** Input **
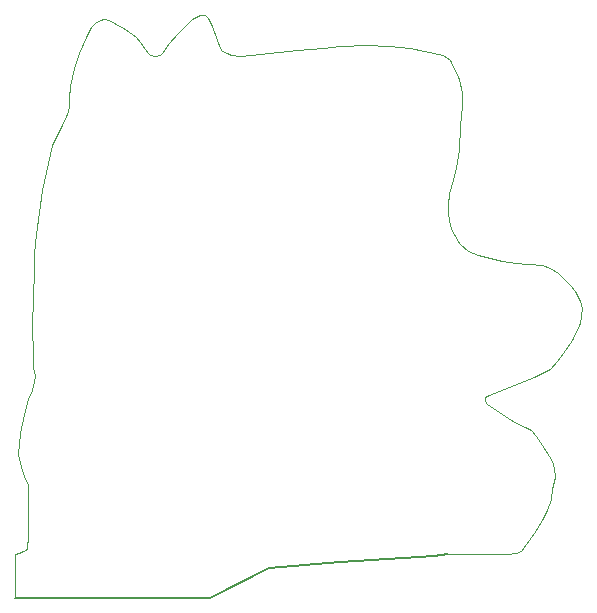
<source format=gbr>
G04 #@! TF.FileFunction,Profile,NP*
%FSLAX46Y46*%
G04 Gerber Fmt 4.6, Leading zero omitted, Abs format (unit mm)*
G04 Created by KiCad (PCBNEW 4.0.5+dfsg1-4) date Sun Sep 22 15:40:00 2019*
%MOMM*%
%LPD*%
G01*
G04 APERTURE LIST*
%ADD10C,0.100000*%
%ADD11C,0.150000*%
G04 APERTURE END LIST*
D10*
D11*
X61000000Y-63500000D02*
X62190000Y-63340000D01*
X53000000Y-64000000D02*
X61000000Y-63500000D01*
X47000000Y-64500000D02*
X53000000Y-64000000D01*
X42000000Y-67000000D02*
X47000000Y-64500000D01*
X25500000Y-67000000D02*
X42000000Y-67000000D01*
D10*
X26547909Y-62794498D02*
X26499686Y-62505160D01*
X26499686Y-62505160D02*
X26572020Y-62107319D01*
X26572020Y-62107319D02*
X26572020Y-60371293D01*
X26572020Y-60371293D02*
X26632299Y-58080702D01*
X26632299Y-58080702D02*
X26572020Y-57453804D01*
X26572020Y-57453804D02*
X26294738Y-56694291D01*
X26294738Y-56694291D02*
X25981289Y-55922724D01*
X25981289Y-55922724D02*
X25776341Y-54873876D01*
X25776341Y-54873876D02*
X25896899Y-53101681D01*
X25896899Y-53101681D02*
X26282682Y-51462100D01*
X26282682Y-51462100D02*
X26620243Y-50196246D01*
X26620243Y-50196246D02*
X26909581Y-49412624D01*
X26909581Y-49412624D02*
X27126584Y-48629000D01*
X27126584Y-48629000D02*
X27174807Y-48231162D01*
X27174807Y-48231162D02*
X27054250Y-47483706D01*
X27054250Y-47483706D02*
X26981915Y-46591581D01*
X26981915Y-46591581D02*
X26945748Y-43915207D01*
X26945748Y-43915207D02*
X26981915Y-41672838D01*
X26981915Y-41672838D02*
X27066305Y-39273746D01*
X27066305Y-39273746D02*
X27138640Y-37827057D01*
X27138640Y-37827057D02*
X27295364Y-36235699D01*
X27295364Y-36235699D02*
X27810000Y-32498419D01*
X27810000Y-32498419D02*
X28609440Y-28676749D01*
X28609440Y-28676749D02*
X29381008Y-27145670D01*
X29381008Y-27145670D02*
X29923516Y-26060654D01*
X29923516Y-26060654D02*
X30044073Y-25506090D01*
X30044073Y-25506090D02*
X30032016Y-24674243D01*
X30032016Y-24674243D02*
X30128463Y-23721840D01*
X30128463Y-23721840D02*
X30478079Y-22190761D01*
X30478079Y-22190761D02*
X30875918Y-20860000D01*
X30875918Y-20860000D02*
X31478705Y-19502331D01*
X31478705Y-19502331D02*
X31912712Y-18694596D01*
X31912712Y-18694596D02*
X32274384Y-18320000D01*
X32274384Y-18320000D02*
X32672224Y-18079753D01*
X32672224Y-18079753D02*
X33058007Y-18019474D01*
X33058007Y-18019474D02*
X33443791Y-18067697D01*
X33443791Y-18067697D02*
X33889853Y-18320000D01*
X33889853Y-18320000D02*
X34806090Y-18875432D01*
X34806090Y-18875432D02*
X35698215Y-19562609D01*
X35698215Y-19562609D02*
X36083999Y-20008672D01*
X36083999Y-20008672D02*
X36457726Y-20527068D01*
X36457726Y-20527068D02*
X36771176Y-20860000D01*
X36771176Y-20860000D02*
X36927900Y-21069577D01*
X36927900Y-21069577D02*
X37301628Y-21141911D01*
X37301628Y-21141911D02*
X37807969Y-21033410D01*
X37807969Y-21033410D02*
X37970000Y-20860000D01*
X37970000Y-20860000D02*
X38495148Y-20093062D01*
X38495148Y-20093062D02*
X39206437Y-19309439D01*
X39206437Y-19309439D02*
X39965948Y-18561983D01*
X39965948Y-18561983D02*
X40510000Y-18055642D01*
X40510000Y-18055642D02*
X41183578Y-17657802D01*
X41183578Y-17657802D02*
X41569362Y-17693969D01*
X41569362Y-17693969D02*
X41870756Y-17959195D01*
X41870756Y-17959195D02*
X42184205Y-18574038D01*
X42184205Y-18574038D02*
X42582044Y-19791668D01*
X42582044Y-19791668D02*
X42835215Y-20478845D01*
X42835215Y-20478845D02*
X43050000Y-20719960D01*
X43050000Y-20719960D02*
X43413890Y-20860000D01*
X43413890Y-20860000D02*
X43811730Y-21033410D01*
X43811730Y-21033410D02*
X44595353Y-21129856D01*
X44595353Y-21129856D02*
X49369426Y-20623514D01*
X49369426Y-20623514D02*
X51539460Y-20442678D01*
X51539460Y-20442678D02*
X53034372Y-20298010D01*
X53034372Y-20298010D02*
X55168239Y-20249787D01*
X55168239Y-20249787D02*
X57241826Y-20310065D01*
X57241826Y-20310065D02*
X58917573Y-20515013D01*
X58917573Y-20515013D02*
X61690393Y-21033410D01*
X61690393Y-21033410D02*
X62317291Y-21467417D01*
X62317291Y-21467417D02*
X63088859Y-23119053D01*
X63088859Y-23119053D02*
X63370000Y-24300515D01*
X63370000Y-24300515D02*
X63370000Y-25409644D01*
X63370000Y-25409644D02*
X63209416Y-27073336D01*
X63209416Y-27073336D02*
X63052693Y-29098700D01*
X63052693Y-29098700D02*
X62811578Y-30581556D01*
X62811578Y-30581556D02*
X62546352Y-31654517D01*
X62546352Y-31654517D02*
X62257014Y-32763646D01*
X62257014Y-32763646D02*
X62124399Y-33728105D01*
X62124399Y-33728105D02*
X62112339Y-34487617D01*
X62112339Y-34487617D02*
X62220840Y-35078348D01*
X62220840Y-35078348D02*
X62413732Y-35777581D01*
X62413732Y-35777581D02*
X62618680Y-36235699D01*
X62618680Y-36235699D02*
X63112964Y-36959044D01*
X63112964Y-36959044D02*
X63824254Y-37634165D01*
X63824254Y-37634165D02*
X64704325Y-38019949D01*
X64704325Y-38019949D02*
X65692895Y-38297231D01*
X65692895Y-38297231D02*
X66716125Y-38473134D01*
X66716125Y-38473134D02*
X67423835Y-38588137D01*
X67423835Y-38588137D02*
X67802648Y-38640000D01*
X67802648Y-38640000D02*
X69021786Y-38757953D01*
X69021786Y-38757953D02*
X70141462Y-38875906D01*
X70141462Y-38875906D02*
X70828640Y-39129077D01*
X70828640Y-39129077D02*
X71443482Y-39551028D01*
X71443482Y-39551028D02*
X71913657Y-39985034D01*
X71913657Y-39985034D02*
X72444109Y-40563710D01*
X72444109Y-40563710D02*
X72866059Y-41057996D01*
X72866059Y-41057996D02*
X73360346Y-41901897D01*
X73360346Y-41901897D02*
X73529994Y-42456462D01*
X73529994Y-42456462D02*
X73336234Y-43720000D01*
X73336234Y-43720000D02*
X72612890Y-45217227D01*
X72612890Y-45217227D02*
X71925711Y-46260000D01*
X71925711Y-46260000D02*
X71359093Y-46965308D01*
X71359093Y-46965308D02*
X70792472Y-47664541D01*
X70792472Y-47664541D02*
X69430175Y-48315551D01*
X69430175Y-48315551D02*
X67718260Y-49002729D01*
X67718260Y-49002729D02*
X65608504Y-49882797D01*
X65608504Y-49882797D02*
X65319166Y-50015411D01*
X65319166Y-50015411D02*
X65270946Y-50172135D01*
X65270946Y-50172135D02*
X65307116Y-50340915D01*
X65307116Y-50340915D02*
X65451785Y-50582030D01*
X65451785Y-50582030D02*
X67236034Y-51799661D01*
X67236034Y-51799661D02*
X67874987Y-52233667D01*
X67874987Y-52233667D02*
X68706834Y-52571228D01*
X68706834Y-52571228D02*
X69164952Y-52836454D01*
X69164952Y-52836454D02*
X69611013Y-53306629D01*
X69611013Y-53306629D02*
X70081188Y-54102308D01*
X70081188Y-54102308D02*
X70671918Y-54982376D01*
X70671918Y-54982376D02*
X70989998Y-55416383D01*
X70989998Y-55416383D02*
X71154148Y-56055338D01*
X71154148Y-56055338D02*
X71202368Y-56790737D01*
X71202368Y-56790737D02*
X70989995Y-57815476D01*
X70989995Y-57815476D02*
X70852753Y-58659378D01*
X70852753Y-58659378D02*
X70515192Y-59623837D01*
X70515192Y-59623837D02*
X70117351Y-60443627D01*
X70117351Y-60443627D02*
X69454287Y-61500000D01*
X69454287Y-61500000D02*
X68718886Y-62505160D01*
X68718886Y-62505160D02*
X68308990Y-63071778D01*
X68308990Y-63071778D02*
X67899095Y-63252616D01*
X67899095Y-63252616D02*
X67175751Y-63276716D01*
X67175751Y-63276716D02*
X62190000Y-63340000D01*
X25500000Y-67000000D02*
X25523163Y-63288769D01*
X25523163Y-63288769D02*
X25824557Y-63216439D01*
X25824557Y-63216439D02*
X26198284Y-63083827D01*
X26198284Y-63083827D02*
X26391176Y-62999437D01*
X26391176Y-62999437D02*
X26547909Y-62794498D01*
X26547909Y-62794498D02*
X26547909Y-62794498D01*
M02*

</source>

** Prompt **
The required answer is the line with "X68706834Y-52571228D01*" plus every line after it to the end of the entries above, transcribed exactly.

** Exercise answer **
X68706834Y-52571228D01*
X68706834Y-52571228D02*
X69164952Y-52836454D01*
X69164952Y-52836454D02*
X69611013Y-53306629D01*
X69611013Y-53306629D02*
X70081188Y-54102308D01*
X70081188Y-54102308D02*
X70671918Y-54982376D01*
X70671918Y-54982376D02*
X70989998Y-55416383D01*
X70989998Y-55416383D02*
X71154148Y-56055338D01*
X71154148Y-56055338D02*
X71202368Y-56790737D01*
X71202368Y-56790737D02*
X70989995Y-57815476D01*
X70989995Y-57815476D02*
X70852753Y-58659378D01*
X70852753Y-58659378D02*
X70515192Y-59623837D01*
X70515192Y-59623837D02*
X70117351Y-60443627D01*
X70117351Y-60443627D02*
X69454287Y-61500000D01*
X69454287Y-61500000D02*
X68718886Y-62505160D01*
X68718886Y-62505160D02*
X68308990Y-63071778D01*
X68308990Y-63071778D02*
X67899095Y-63252616D01*
X67899095Y-63252616D02*
X67175751Y-63276716D01*
X67175751Y-63276716D02*
X62190000Y-63340000D01*
X25500000Y-67000000D02*
X25523163Y-63288769D01*
X25523163Y-63288769D02*
X25824557Y-63216439D01*
X25824557Y-63216439D02*
X26198284Y-63083827D01*
X26198284Y-63083827D02*
X26391176Y-62999437D01*
X26391176Y-62999437D02*
X26547909Y-62794498D01*
X26547909Y-62794498D02*
X26547909Y-62794498D01*
M02*

</source>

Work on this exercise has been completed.